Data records
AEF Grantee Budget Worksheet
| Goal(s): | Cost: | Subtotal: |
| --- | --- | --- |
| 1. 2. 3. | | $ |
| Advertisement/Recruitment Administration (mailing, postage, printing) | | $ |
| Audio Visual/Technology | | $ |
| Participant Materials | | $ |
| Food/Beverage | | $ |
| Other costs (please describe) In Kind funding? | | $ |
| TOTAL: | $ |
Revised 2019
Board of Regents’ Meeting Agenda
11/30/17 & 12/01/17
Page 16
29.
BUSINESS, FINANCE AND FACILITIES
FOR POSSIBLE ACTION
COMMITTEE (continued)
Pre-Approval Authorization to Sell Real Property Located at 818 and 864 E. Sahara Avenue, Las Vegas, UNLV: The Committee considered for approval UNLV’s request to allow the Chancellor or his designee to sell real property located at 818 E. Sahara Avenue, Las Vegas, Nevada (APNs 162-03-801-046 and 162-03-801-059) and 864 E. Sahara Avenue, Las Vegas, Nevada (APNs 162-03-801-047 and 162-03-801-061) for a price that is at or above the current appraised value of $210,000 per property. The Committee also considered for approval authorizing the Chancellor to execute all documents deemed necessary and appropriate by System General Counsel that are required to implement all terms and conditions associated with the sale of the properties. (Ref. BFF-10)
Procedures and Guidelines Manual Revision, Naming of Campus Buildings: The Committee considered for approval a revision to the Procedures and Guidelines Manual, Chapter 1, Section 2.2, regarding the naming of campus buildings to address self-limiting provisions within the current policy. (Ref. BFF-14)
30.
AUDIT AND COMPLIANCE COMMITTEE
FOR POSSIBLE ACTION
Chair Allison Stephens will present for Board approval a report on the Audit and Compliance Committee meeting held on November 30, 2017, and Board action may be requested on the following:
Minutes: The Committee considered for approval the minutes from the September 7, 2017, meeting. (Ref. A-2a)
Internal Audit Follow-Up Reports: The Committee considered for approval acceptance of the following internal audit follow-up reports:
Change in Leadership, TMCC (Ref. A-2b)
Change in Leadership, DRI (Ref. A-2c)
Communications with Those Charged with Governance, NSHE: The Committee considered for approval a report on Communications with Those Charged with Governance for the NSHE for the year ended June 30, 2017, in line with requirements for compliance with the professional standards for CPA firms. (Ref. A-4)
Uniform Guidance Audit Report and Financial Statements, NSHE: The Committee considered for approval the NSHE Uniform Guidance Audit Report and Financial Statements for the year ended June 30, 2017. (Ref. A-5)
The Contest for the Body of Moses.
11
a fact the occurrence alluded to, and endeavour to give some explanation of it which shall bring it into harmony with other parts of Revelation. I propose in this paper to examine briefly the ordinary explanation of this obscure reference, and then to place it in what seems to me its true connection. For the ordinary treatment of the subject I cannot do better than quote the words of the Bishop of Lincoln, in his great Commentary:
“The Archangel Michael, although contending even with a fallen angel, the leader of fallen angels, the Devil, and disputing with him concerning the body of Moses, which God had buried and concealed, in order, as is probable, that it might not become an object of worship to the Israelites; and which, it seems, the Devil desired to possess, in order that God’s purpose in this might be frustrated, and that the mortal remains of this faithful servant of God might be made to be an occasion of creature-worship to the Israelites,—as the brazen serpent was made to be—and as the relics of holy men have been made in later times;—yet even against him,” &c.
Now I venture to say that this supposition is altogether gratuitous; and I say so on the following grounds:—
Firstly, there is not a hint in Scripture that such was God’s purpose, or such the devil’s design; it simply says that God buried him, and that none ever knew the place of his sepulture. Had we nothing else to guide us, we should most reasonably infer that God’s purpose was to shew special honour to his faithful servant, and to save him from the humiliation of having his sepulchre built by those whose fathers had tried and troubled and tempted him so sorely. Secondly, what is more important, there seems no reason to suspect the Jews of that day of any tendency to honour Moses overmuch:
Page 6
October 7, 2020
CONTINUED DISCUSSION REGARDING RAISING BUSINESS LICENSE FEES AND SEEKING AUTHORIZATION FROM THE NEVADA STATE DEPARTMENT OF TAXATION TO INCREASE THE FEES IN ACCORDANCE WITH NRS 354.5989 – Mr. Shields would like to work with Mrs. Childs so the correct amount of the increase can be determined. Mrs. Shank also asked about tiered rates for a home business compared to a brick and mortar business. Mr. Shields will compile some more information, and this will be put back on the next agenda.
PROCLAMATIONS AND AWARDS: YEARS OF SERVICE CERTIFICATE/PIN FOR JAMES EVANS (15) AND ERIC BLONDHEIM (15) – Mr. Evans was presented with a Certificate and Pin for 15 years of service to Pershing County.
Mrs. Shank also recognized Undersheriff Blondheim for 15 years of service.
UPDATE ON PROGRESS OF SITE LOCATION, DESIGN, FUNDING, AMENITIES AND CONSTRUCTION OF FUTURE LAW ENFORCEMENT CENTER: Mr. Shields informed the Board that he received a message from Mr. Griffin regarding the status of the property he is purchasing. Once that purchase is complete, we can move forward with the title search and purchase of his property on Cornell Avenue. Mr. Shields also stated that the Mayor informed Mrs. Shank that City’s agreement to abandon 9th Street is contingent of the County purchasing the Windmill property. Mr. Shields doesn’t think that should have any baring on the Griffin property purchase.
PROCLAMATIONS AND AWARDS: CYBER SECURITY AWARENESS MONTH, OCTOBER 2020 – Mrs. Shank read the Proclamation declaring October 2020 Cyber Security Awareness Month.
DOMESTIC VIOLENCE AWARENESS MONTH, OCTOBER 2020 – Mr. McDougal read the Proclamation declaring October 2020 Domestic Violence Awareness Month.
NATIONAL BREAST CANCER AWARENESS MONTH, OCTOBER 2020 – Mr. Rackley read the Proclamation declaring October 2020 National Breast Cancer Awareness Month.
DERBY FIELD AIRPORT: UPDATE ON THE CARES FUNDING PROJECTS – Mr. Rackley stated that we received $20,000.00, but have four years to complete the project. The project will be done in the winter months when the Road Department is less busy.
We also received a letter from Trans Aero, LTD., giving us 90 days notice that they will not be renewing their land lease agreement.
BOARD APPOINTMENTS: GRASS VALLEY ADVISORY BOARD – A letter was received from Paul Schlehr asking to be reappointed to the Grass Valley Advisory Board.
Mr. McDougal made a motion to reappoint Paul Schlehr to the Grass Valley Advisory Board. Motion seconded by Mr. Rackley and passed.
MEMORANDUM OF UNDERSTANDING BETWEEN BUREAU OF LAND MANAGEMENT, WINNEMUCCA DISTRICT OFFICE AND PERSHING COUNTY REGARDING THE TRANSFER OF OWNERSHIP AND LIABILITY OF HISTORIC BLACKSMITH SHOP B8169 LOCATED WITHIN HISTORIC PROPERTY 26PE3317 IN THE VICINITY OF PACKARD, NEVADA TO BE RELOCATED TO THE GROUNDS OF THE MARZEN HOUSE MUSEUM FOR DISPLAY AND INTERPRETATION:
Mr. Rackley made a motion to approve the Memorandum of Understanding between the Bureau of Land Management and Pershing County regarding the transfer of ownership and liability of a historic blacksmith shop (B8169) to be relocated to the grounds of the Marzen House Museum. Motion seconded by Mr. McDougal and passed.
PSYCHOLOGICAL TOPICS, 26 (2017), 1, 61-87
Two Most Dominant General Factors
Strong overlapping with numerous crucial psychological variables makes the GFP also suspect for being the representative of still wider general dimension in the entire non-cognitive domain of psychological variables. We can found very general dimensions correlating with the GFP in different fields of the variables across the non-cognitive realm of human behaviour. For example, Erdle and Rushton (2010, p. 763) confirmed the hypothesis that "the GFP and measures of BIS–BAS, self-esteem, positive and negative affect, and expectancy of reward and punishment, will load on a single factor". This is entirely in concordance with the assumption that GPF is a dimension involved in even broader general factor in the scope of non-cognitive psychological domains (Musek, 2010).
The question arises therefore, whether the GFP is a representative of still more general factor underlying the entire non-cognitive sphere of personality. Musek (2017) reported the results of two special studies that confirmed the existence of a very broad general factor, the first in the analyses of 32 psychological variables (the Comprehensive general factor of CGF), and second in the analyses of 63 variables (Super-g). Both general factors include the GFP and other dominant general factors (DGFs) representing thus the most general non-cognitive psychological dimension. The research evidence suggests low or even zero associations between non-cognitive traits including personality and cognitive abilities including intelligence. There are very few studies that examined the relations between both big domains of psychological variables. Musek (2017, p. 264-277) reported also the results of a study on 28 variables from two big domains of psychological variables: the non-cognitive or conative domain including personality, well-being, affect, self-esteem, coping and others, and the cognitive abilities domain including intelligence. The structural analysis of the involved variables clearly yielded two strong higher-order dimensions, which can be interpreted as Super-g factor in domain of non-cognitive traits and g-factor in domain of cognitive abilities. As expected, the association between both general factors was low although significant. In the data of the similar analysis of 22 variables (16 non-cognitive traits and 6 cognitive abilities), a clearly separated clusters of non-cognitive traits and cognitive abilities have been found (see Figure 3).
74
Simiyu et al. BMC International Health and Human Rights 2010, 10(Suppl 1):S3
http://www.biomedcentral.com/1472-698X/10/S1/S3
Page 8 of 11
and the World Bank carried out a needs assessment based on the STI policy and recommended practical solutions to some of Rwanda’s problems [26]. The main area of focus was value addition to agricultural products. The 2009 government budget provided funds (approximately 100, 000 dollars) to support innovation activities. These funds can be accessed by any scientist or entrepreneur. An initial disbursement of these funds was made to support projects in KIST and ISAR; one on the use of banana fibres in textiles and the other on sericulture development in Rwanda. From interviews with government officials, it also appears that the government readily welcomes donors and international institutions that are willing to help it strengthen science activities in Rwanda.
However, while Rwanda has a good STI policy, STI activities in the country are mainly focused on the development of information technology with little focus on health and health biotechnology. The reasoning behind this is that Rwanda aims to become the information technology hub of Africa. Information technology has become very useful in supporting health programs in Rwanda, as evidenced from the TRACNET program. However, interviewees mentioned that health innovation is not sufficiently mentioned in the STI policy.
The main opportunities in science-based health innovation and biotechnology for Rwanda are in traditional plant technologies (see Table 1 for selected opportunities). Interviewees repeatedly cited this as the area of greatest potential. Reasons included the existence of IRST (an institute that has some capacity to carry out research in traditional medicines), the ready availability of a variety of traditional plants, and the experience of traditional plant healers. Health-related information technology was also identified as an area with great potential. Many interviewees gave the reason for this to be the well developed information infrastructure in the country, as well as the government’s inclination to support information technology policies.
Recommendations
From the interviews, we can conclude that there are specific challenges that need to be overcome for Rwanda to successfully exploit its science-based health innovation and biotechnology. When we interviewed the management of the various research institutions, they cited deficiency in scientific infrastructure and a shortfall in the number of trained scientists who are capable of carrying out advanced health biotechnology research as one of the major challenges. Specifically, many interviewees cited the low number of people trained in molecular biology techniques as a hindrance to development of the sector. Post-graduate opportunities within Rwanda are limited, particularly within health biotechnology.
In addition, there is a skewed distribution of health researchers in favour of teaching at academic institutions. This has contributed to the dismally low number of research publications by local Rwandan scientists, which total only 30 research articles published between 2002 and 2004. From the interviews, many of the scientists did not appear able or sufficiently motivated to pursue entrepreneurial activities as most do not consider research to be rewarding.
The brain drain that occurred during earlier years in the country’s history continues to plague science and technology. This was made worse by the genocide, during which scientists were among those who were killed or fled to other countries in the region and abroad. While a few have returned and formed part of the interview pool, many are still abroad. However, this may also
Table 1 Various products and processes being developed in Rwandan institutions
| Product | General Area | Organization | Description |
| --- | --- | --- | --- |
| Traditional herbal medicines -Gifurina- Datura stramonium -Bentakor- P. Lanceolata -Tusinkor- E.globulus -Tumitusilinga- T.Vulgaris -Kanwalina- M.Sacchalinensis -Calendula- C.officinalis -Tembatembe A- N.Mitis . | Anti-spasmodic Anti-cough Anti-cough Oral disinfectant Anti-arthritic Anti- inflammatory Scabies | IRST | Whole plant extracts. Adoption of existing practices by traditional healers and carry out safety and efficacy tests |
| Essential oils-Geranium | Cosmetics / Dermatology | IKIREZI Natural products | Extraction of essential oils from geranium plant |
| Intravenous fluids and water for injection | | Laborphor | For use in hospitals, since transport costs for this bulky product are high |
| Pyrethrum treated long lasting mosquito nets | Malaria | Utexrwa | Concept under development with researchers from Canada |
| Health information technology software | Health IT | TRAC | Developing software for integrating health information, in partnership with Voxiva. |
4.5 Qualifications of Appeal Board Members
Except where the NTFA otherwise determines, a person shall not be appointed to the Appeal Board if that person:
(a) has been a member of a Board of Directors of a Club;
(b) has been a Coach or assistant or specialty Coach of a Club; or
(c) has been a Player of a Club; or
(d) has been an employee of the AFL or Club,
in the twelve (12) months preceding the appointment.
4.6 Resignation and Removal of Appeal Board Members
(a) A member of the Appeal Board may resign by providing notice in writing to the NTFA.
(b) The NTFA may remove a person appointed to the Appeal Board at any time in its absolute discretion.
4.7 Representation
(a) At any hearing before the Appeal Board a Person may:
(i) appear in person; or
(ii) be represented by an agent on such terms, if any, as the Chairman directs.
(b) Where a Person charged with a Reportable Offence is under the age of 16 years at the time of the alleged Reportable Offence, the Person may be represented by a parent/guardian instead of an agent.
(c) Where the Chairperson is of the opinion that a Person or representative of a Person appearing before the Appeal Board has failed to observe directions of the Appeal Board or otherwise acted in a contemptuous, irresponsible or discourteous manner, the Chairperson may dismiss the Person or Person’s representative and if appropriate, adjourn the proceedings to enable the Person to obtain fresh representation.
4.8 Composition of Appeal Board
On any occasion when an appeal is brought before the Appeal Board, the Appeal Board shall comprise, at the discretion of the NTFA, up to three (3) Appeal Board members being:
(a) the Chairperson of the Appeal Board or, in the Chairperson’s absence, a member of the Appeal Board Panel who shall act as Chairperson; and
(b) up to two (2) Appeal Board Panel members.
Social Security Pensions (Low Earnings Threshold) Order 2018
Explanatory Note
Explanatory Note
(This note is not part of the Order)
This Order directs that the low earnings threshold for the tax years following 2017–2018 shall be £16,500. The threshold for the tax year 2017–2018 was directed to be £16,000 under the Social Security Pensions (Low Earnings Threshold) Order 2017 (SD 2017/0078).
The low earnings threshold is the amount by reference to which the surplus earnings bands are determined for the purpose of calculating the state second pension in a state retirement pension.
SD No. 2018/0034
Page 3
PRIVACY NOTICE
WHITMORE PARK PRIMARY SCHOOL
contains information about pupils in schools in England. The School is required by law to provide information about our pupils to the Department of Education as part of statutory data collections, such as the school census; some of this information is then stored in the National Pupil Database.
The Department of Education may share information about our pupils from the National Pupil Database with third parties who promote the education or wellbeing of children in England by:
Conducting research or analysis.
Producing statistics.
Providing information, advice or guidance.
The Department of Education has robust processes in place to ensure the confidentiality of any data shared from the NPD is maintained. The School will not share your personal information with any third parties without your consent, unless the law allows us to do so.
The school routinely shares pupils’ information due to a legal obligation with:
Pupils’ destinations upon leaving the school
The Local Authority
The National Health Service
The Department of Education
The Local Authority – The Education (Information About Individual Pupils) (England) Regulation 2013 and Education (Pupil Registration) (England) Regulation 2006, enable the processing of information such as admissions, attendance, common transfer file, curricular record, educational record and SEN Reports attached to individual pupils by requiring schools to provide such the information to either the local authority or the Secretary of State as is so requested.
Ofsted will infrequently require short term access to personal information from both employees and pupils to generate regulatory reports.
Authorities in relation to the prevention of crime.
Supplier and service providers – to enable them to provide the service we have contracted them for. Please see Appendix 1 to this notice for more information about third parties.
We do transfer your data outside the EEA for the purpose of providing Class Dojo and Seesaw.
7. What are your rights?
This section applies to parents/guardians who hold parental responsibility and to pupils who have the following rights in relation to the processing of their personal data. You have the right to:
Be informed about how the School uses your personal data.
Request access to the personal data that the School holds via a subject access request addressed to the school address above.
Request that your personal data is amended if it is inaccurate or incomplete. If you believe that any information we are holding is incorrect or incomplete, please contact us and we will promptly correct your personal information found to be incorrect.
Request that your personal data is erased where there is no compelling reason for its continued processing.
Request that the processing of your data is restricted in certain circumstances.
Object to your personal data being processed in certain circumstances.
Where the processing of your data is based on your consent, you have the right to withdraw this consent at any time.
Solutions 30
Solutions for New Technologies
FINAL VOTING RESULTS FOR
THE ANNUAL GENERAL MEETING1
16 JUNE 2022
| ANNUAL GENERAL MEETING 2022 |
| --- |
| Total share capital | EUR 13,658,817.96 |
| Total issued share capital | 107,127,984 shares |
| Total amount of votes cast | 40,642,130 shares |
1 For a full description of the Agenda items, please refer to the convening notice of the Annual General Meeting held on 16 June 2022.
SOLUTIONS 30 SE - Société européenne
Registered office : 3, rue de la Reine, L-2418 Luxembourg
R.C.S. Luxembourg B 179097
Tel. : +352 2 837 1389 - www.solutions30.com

WORK TO COMPLETE -> Working from the data above, extract solely the lines from the one containing "Simiyu et al." through the one containing "Page 8 of 11", exactly as they appear, both included.

RESULT FOR THIS TASK ->
Simiyu et al. BMC International Health and Human Rights 2010, 10(Suppl 1):S3
http://www.biomedcentral.com/1472-698X/10/S1/S3
Page 8 of 11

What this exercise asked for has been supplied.